** Work task **
Which lines in the records below contain the word "pixels"? Copy each one out.
::: Record set :::
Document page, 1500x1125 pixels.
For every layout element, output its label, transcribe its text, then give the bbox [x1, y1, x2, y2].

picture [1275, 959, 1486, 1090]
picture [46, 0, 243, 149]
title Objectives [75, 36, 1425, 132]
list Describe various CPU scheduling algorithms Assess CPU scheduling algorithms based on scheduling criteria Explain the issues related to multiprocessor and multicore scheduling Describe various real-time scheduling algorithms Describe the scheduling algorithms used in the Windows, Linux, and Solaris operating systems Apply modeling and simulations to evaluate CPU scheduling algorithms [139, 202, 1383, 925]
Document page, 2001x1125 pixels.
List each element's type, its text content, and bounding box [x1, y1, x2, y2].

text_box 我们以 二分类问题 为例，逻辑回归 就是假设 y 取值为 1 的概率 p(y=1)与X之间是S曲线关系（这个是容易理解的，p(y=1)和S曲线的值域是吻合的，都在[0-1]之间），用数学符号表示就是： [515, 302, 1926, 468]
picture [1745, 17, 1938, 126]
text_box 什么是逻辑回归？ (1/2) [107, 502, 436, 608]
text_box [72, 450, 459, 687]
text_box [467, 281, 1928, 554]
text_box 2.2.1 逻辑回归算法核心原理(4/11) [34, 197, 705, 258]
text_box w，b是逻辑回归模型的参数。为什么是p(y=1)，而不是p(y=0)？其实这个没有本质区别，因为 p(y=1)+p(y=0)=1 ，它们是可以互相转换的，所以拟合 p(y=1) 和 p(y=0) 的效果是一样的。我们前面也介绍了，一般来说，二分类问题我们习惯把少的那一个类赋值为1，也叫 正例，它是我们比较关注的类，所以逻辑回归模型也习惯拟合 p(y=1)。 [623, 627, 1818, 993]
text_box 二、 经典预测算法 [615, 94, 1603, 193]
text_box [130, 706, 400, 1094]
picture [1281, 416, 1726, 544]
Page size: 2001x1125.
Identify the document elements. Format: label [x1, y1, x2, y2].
:::
** Result of the exercise **
Document page, 1500x1125 pixels.
Document page, 2001x1125 pixels.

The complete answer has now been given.